Hi all,
I'm a beginner for RNA-seq and bioinformatics. I found something strange in my RNA-seq raw read from an insect. I have 4 samples; A1, A2, B1, B2. Sample A1 - A2, and B1 - B2 are biological replicates.
After I ran FastQC to qualify the quality of the raw reads. I got the warning from 'overrepresented sequences' from sample B2. Then, I randomly picked 50,000 reads from each sample and ran blastn. The result shows that
No. of reads which are matched with my model in the database; A1: 90%, A2: 93%, B1: 86%, B2: 47%
No. of 'No hit'; A1: 9%, A2 : 4%, B1 : 12%, B2 : 51%
The rest are matched with something else.
From the result, sample B2 has some problem. I checked 100 reads which have 'No hit' status and I found that some part of these reads (20 - 70 bp from 101 bp) are matched 80-90% to bacteria, virus, or fungus sequences.
I understand that it might be endosymbiont but why these bacteria, virus, or fungus sequences are inserted in the middle of my reads and why its replicate (B1) doesn't have this character?
Can someone explain what happens with my sample B2? Is there contamination? or What should I do?
Thank you in advance for your kind help,
Based on your description this does not quite sound like it is a bioinformatics issue.
Have you gone back and checked your experimental records to see if an obvious problem can may have been overlooked. You would want to focus on pre-library RNA QC and library QC. Since it only affects one of your biological replicates it does not seem to be a systematic issue with condition B. It is also possible that the sample just failed somewhere along the process.
Thank you for your suggestion, I have checked the pre-library RNA QC and library QC reports but the quality of B2 is similar to other samples with RIN is 10. I prepared total RNA and sent it to the sequencing company to perform library preparation and sequencing for me. Is it possible that something happened during library preparation or sequencing?

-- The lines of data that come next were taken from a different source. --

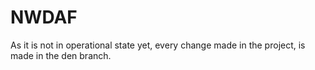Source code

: # NWDAF
As it is not in operational state yet, every change made in the project, is made in the den branch. 
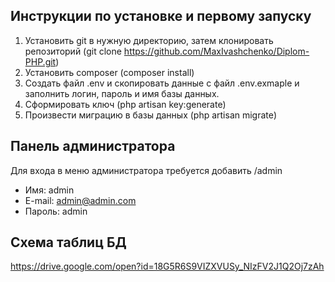 ## Инструкции по установке и первому запуску

1. Установить git в нужную директорию, затем клонировать репозиторий 
   (git clone https://github.com/MaxIvashchenko/Diplom-PHP.git)
2. Установить composer (composer install)
3. Создать файл .env и скопировать данные с файл .env.exmaple и заполнить логин, пароль и имя базы данных.
4. Сформировать ключ (php artisan key:generate)
5. Произвести миграцию в базы данных (php artisan migrate)

## Панель администратора
Для входа в меню администратора требуется добавить /admin
- Имя: admin
- E-mail: admin@admin.com
- Пароль: admin

## Схема таблиц БД
https://drive.google.com/open?id=18G5R6S9VIZXVUSy_NIzFV2J1Q2Oj7zAh
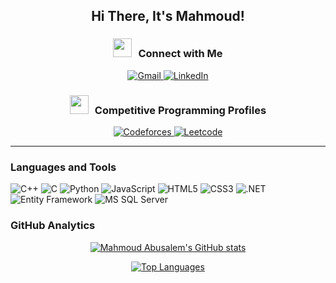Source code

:  <h2 align="center">Hi There, It's Mahmoud! </h2>  

  <h3 align="center"><img src="https://media.giphy.com/media/iY8CRBdQXODJSCERIr/giphy.gif" width="30" height="30" style="margin-right: 10px;">Connect with Me</h3>
  <p align='center'>
      <a href="mailto:m.elbaadishy@gmail.com">
          <img src="https://img.shields.io/static/v1?style=for-the-badge&message=Gmail&color=EA4335&logo=Gmail&logoColor=FFFFFF&label=" alt="Gmail"/>
      </a>
      <a href="https://www.linkedin.com/in/mahmoud-abdulmawlaa-65b454250/">
          <img src="https://img.shields.io/static/v1?style=for-the-badge&message=LinkedIn&color=0A66C2&logo=LinkedIn&logoColor=FFFFFF&label=" alt="LinkedIn"/>
      </a>
  </p>

  <h3 align="center"><img src="https://media.giphy.com/media/iY8CRBdQXODJSCERIr/giphy.gif" width="30" height="30" style="margin-right: 10px;">Competitive Programming Profiles</h3>
  <p align='center'>
      <a href="https://codeforces.com/profile/b3dsh">
          <img src="https://img.shields.io/static/v1?style=for-the-badge&message=Codeforces&color=FFFFFF&logo=Codeforces&logoColor=03a89e&label=" alt="Codeforces"/>
      </a>
      <a href="https://leetcode.com/u/b3dsh/">
          <img src="https://img.shields.io/static/v1?style=for-the-badge&message=Leetcode&color=000000&logo=Leetcode&logoColor=ffa116&label=" alt="Leetcode"/>
      </a>
  </p>

  <hr>

  <h3>Languages and Tools</h3>
  <p>
      <a><img src="https://img.shields.io/static/v1?style=for-the-badge&message=C%2B%2B&color=044F88&logo=cplusplus&logoColor=FFFFFF&label=" alt="C++"/></a>
      <a><img src="https://img.shields.io/static/v1?style=for-the-badge&message=C&color=00599C&logo=c&logoColor=FFFFFF&label=" alt="C"/></a>
      <a><img src="https://img.shields.io/static/v1?style=for-the-badge&message=Python&color=4b8bbe&logo=Python&logoColor=FFFFFF&label=" alt="Python"/></a>
      <a><img src="https://img.shields.io/static/v1?style=for-the-badge&message=JavaScript&color=f0db4f&logo=javascript&logoColor=FFFFFF&label=" alt="JavaScript"/></a>
      <a><img src="https://img.shields.io/static/v1?style=for-the-badge&message=HTML5&color=E34F26&logo=html5&logoColor=FFFFFF&label=" alt="HTML5"/></a>
      <a><img src="https://img.shields.io/static/v1?style=for-the-badge&message=CSS3&color=1572B6&logo=css3&logoColor=FFFFFF&label=" alt="CSS3"/></a>
      <a><img src="https://img.shields.io/static/v1?style=for-the-badge&message=.NET&color=512BD4&logo=.net&logoColor=FFFFFF&label=" alt=".NET"/></a>
      <a><img src="https://img.shields.io/static/v1?style=for-the-badge&message=Entity+Framework&color=5C2D91&logo=Entity-Framework&logoColor=FFFFFF&label=" alt="Entity Framework"/></a>
      <a><img src="https://img.shields.io/static/v1?style=for-the-badge&message=MS+SQL+Server&color=CC2927&logo=Microsoft-SQL-Server&logoColor=FFFFFF&label=" alt="MS SQL Server"/></a>
  </p>

  <h3>GitHub Analytics</h3>
  <p align="center">
      <a href="https://github.com/mahmoud-40">
          <img src="https://github-readme-stats.vercel.app/api?username=mahmoud-40&stars=true&include_all_commits=true&hide_border=true&show_icons=true&theme=radical" alt="Mahmoud Abusalem's GitHub stats">
      </a>
  </p>

  <p align="center">
      <a href="https://github.com/mahmoud-40">
          <img src="https://github-readme-stats.vercel.app/api/top-langs/?username=mahmoud-40&hide_border=true&langs_count=8&layout=compact&theme=radical" alt="Top Languages">
      </a>
  </p>
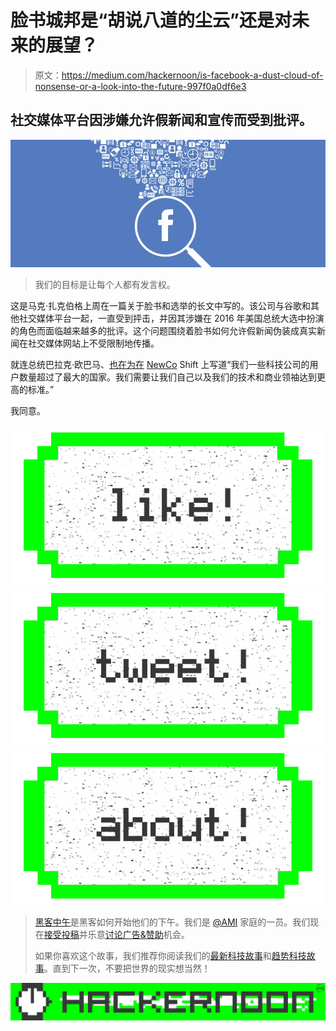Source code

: # 脸书城邦是“胡说八道的尘云”还是对未来的展望？

> 原文：<https://medium.com/hackernoon/is-facebook-a-dust-cloud-of-nonsense-or-a-look-into-the-future-997f0a0df6e3>

## 社交媒体平台因涉嫌允许假新闻和宣传而受到批评。

![](img/27e61f8eae8cc37878f900b12d5f8afa.png)

> 我们的目标是让每个人都有发言权。

这是马克·扎克伯格上周在一篇关于脸书和选举的长文中写的。该公司与谷歌和其他社交媒体平台一起，一直受到抨击，并因其涉嫌在 2016 年美国总统大选中扮演的角色而面临越来越多的批评。这个问题围绕着脸书如何允许假新闻伪装成真实新闻在社交媒体网站上不受限制地传播。

就连总统巴拉克·欧巴马、[也在为](http://www.usatoday.com/story/tech/2016/11/13/zuckerberg-vows-weed-out-facebook-fake-news/93770512/?utm_source=feedblitz&utm_medium=FeedBlitzRss&utm_campaign=usatodaycommoney-topstories)[在](https://medium.com/u/762ff63cce75#.7ox612n43) [NewCo](https://medium.com/u/d6b3cc6153a3?source=post_page-----997f0a0df6e3--------------------------------) Shift 上写道“我们一些科技公司的用户数量超过了最大的国家。我们需要让我们自己以及我们的技术和商业领袖达到更高的标准。”

我同意。

[![](img/50ef4044ecd4e250b5d50f368b775d38.png)](http://bit.ly/HackernoonFB)[![](img/979d9a46439d5aebbdcdca574e21dc81.png)](https://goo.gl/k7XYbx)[![](img/2930ba6bd2c12218fdbbf7e02c8746ff.png)](https://goo.gl/4ofytp)

> [黑客中午](http://bit.ly/Hackernoon)是黑客如何开始他们的下午。我们是 [@AMI](http://bit.ly/atAMIatAMI) 家庭的一员。我们现在[接受投稿](http://bit.ly/hackernoonsubmission)并乐意[讨论广告&赞助](mailto:partners@amipublications.com)机会。
> 
> 如果你喜欢这个故事，我们推荐你阅读我们的[最新科技故事](http://bit.ly/hackernoonlatestt)和[趋势科技故事](https://hackernoon.com/trending)。直到下一次，不要把世界的现实想当然！

[![](img/be0ca55ba73a573dce11effb2ee80d56.png)](https://goo.gl/Ahtev1)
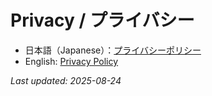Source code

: # Privacy / プライバシー

- 日本語（Japanese）：[プライバシーポリシー](/ja/privacy.html)
- English: [Privacy Policy](/en/privacy.html)

_Last updated: 2025-08-24_
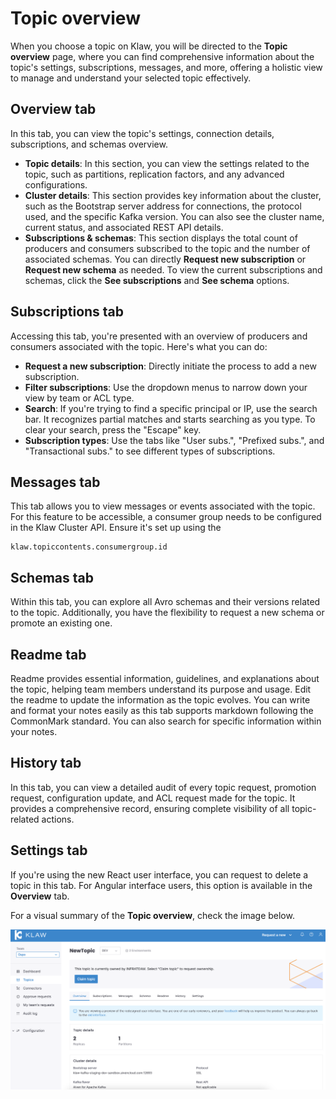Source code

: # Topic overview

When you choose a topic on Klaw, you will be directed to the **Topic overview** page, where you can find comprehensive information about the topic's settings, subscriptions, messages, and more, offering a holistic view to manage and understand your selected topic effectively.

## Overview tab

In this tab, you can view the topic's settings, connection details, subscriptions, and schemas overview.

- **Topic details**: In this section, you can view the settings related to the topic, such as partitions, replication factors, and any advanced configurations.
- **Cluster details**: This section provides key information about the cluster, such as the Bootstrap server address for connections, the protocol used, and the specific Kafka version. You can also see the cluster name, current status, and associated REST API details.
- **Subscriptions & schemas**: This section displays the total count of producers and consumers subscribed to the topic and the number of associated schemas. You can directly **Request new subscription** or **Request new schema** as needed. To view the current subscriptions and schemas, click the **See subscriptions** and **See schema** options.

## Subscriptions tab

Accessing this tab, you're presented with an overview of producers and consumers associated with the topic. Here's what you can do:

- **Request a new subscription**: Directly initiate the process to add a new subscription.
- **Filter subscriptions**: Use the dropdown menus to narrow down your view by team or ACL type.
- **Search**: If you're trying to find a specific principal or IP, use the search bar. It recognizes partial matches and starts searching as you type. To clear your search, press the "Escape" key.
- **Subscription types**: Use the tabs like "User subs.", "Prefixed subs.", and "Transactional subs." to see different types of subscriptions.

## Messages tab

This tab allows you to view messages or events associated with the topic. For this feature to be accessible, a consumer group needs to be configured in the Klaw Cluster API. Ensure it's set up using the

    klaw.topiccontents.consumergroup.id

## Schemas tab

Within this tab, you can explore all Avro schemas and their versions related to the topic. Additionally, you have the flexibility to request a new schema or promote an existing one.

## Readme tab

Readme provides essential information, guidelines, and explanations about the topic, helping team members understand its purpose and usage. Edit the readme to update the information as the topic evolves. You can write and format your notes easily as this tab supports markdown following the CommonMark standard. You can also search for specific information within your notes.

## History tab

In this tab, you can view a detailed audit of every topic request, promotion request, configuration update, and ACL request made for the topic. It provides a comprehensive record, ensuring complete visibility of all topic-related actions.

## Settings tab

If you're using the new React user interface, you can request to delete a topic in this tab. For Angular interface users, this option is available in the **Overview** tab.

For a visual summary of the **Topic overview**, check the image below.

![image](../../../static/images/topic/TopicOverview.png)

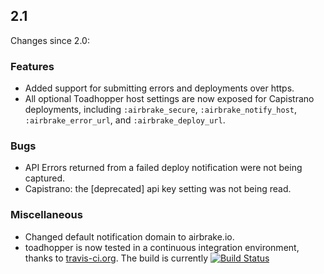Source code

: ## 2.1

Changes since 2.0:

### Features

  * Added support for submitting errors and deployments over https.
  * All optional Toadhopper host settings are now exposed for Capistrano
    deployments, including `:airbrake_secure`, `:airbrake_notify_host`,
    `:airbrake_error_url`, and `:airbrake_deploy_url`.

### Bugs

  * API Errors returned from a failed deploy notification were not being captured.
  * Capistrano: the [deprecated] api key setting was not being read.

### Miscellaneous

  * Changed default notification domain to airbrake.io.
  * toadhopper is now tested in a continuous integration environment, thanks to [travis-ci.org](http://travis-ci.org/).
    The build is currently
    [![Build Status](https://secure.travis-ci.org/toolmantim/toadhopper.png)](http://travis-ci.org/toolmantim/toadhopper)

If anything it would likely be during library prep. Start by contacting sequence provider, explain your results and go from there.
I already contacted them but they said this issue is not contamination but they cannot explain why.
Are those matches of B2 to ribosomal genes, by chance?
Yes, when I looked at 47% of reads that matched to my model, some reads are matched to ribosomal genes. The rest with 'No hit' status, I also found ribosomal genes of other organisms but just 20 -70 bp in the middle of 101 bp reads are matched. Have you ever experienced any issue like this?
Thank you for your reply
That sounds definitely odd. I would suggest contacting sequencing company and letting them know about your observations. See if they are willing to troubleshoot this with you.